Given text.
Data collection & analysis using Google Calendar

Published

November 6, 2024

Resources for instructors for Albert Y. Kim and Johanna Hardin’s Journal of Statistics and Data Science Education paper:
“Playing the whole game”: A data collection and analysis exercise with Google Calendar.

Abstract: We provide a computational exercise suitable for early introduction in an undergraduate statistics or data science course that allows students to ‘play the whole game’ of data science: performing both data collection and data analysis. While many teaching resources exist for data analysis, such resources are not as abundant for data collection given the inherent difficulty of the task. Our proposed exercise centers around student use of Google Calendar to collect data with the goal of answering the question ‘How do I spend my time?’ On the one hand, the exercise involves answering a question with near universal appeal, but on the other hand, the data collection mechanism is not beyond the reach of a typical undergraduate student. A further benefit of the exercise is that it provides an opportunity for discussions on ethical questions and considerations that data providers and data analysts face in today’s age of large-scale internet-based data collection.

[Records from a data source]
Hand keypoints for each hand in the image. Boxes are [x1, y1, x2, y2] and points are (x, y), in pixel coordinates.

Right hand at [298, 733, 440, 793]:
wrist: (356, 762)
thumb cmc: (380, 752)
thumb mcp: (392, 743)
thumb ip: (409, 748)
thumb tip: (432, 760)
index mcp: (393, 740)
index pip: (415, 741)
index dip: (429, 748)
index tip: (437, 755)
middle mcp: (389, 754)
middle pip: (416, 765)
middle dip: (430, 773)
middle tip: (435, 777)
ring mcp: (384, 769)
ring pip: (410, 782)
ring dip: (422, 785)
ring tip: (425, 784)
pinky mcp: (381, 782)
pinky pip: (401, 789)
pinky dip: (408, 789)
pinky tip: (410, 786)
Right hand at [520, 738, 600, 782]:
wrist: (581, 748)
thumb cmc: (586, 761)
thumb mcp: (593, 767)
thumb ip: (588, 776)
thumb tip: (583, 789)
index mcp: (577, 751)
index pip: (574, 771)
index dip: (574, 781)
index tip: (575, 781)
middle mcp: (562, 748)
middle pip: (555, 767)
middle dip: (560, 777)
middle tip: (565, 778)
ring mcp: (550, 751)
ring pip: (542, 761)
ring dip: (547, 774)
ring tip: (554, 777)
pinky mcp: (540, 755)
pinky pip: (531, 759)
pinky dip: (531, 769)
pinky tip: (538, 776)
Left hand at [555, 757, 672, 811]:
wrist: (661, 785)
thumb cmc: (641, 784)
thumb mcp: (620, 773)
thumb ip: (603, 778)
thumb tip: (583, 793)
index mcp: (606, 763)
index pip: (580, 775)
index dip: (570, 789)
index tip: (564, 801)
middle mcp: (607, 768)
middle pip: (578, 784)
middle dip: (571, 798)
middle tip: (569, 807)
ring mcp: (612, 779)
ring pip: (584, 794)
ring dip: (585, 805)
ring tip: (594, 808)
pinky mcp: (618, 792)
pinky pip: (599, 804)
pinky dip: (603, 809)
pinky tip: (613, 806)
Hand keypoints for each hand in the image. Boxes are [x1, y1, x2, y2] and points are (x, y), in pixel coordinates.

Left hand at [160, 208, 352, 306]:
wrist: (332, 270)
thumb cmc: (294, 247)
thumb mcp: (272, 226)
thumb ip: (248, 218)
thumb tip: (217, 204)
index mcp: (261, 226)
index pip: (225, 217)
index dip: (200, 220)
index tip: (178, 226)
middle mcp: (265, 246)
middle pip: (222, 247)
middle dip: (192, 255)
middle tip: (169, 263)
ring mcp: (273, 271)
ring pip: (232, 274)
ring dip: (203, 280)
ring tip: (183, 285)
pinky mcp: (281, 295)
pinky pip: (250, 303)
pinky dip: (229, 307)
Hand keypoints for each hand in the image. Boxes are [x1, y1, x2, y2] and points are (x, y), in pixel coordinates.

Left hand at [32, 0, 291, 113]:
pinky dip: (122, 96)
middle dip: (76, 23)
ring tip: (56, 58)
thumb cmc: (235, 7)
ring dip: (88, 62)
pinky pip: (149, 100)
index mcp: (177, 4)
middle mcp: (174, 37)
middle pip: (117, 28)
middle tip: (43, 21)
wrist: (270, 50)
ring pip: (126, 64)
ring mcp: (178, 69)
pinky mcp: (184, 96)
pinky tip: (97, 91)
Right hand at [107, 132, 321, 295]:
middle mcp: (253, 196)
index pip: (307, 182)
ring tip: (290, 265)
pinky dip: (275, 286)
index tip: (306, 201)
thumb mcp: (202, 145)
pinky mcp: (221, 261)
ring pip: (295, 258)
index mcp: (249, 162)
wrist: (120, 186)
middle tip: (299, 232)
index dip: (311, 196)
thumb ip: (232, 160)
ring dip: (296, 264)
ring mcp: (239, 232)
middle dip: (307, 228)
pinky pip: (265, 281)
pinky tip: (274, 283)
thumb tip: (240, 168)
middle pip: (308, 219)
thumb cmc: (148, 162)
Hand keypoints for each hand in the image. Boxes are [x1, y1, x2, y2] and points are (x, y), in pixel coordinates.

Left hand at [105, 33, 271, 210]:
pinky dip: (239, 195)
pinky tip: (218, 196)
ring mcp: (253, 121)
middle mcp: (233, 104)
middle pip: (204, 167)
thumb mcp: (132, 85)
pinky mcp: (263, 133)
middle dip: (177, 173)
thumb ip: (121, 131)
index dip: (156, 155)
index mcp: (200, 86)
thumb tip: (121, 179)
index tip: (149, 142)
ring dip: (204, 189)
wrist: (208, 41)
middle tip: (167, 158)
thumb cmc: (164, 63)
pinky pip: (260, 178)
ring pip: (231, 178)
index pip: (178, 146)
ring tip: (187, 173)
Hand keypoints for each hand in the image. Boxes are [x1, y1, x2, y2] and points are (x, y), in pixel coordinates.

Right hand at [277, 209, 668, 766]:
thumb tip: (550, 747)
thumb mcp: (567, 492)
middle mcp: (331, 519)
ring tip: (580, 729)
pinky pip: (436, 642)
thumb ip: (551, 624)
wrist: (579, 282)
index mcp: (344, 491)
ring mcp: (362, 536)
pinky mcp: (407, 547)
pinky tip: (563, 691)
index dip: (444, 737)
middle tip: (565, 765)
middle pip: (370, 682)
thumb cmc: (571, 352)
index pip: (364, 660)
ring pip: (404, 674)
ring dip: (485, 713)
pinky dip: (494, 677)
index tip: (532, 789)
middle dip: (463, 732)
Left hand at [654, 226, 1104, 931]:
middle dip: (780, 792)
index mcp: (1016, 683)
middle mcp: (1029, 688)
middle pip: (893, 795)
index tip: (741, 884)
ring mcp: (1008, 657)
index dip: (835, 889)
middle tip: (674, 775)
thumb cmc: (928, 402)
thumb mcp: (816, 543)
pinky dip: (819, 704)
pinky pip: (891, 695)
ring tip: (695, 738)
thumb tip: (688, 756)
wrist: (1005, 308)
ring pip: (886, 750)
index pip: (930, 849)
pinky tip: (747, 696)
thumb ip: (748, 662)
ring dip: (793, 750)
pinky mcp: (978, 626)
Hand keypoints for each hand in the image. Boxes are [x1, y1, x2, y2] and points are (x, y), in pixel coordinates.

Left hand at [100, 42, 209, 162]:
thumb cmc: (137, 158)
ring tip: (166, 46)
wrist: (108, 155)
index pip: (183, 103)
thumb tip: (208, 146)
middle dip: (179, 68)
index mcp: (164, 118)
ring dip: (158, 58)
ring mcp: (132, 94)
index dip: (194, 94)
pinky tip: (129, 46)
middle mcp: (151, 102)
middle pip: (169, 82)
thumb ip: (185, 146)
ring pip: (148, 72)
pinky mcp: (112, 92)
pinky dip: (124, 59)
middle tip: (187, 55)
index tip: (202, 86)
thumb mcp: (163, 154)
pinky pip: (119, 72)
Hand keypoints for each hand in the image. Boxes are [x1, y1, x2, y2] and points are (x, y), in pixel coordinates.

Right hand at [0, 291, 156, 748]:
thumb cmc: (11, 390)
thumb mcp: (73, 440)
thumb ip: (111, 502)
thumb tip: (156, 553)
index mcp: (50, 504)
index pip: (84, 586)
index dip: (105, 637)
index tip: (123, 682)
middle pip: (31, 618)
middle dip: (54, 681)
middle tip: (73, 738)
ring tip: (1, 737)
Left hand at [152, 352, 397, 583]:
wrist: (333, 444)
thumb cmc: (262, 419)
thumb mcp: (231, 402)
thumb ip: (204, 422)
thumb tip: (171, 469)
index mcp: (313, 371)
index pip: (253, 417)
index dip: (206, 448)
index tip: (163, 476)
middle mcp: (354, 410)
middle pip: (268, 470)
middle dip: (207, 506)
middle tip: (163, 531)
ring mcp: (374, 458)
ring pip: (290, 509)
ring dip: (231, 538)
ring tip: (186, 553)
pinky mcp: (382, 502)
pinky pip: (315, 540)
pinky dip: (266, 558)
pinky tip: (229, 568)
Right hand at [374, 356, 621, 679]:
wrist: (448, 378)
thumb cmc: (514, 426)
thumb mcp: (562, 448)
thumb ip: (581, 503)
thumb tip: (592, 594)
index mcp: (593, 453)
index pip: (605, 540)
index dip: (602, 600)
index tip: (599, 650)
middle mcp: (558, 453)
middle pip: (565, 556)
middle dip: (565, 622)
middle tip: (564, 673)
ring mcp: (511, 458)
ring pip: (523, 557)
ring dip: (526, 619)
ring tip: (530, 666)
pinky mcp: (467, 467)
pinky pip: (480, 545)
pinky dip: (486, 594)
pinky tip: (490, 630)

What needs to be done.
Reproduce word for word the stretch of the Google Calendar exercise page from "Resources for instructors" through "with Google Calendar.".

Exercise result.
Resources for instructors for Albert Y. Kim and Johanna Hardin’s Journal of Statistics and Data Science Education paper:
“Playing the whole game”: A data collection and analysis exercise with Google Calendar.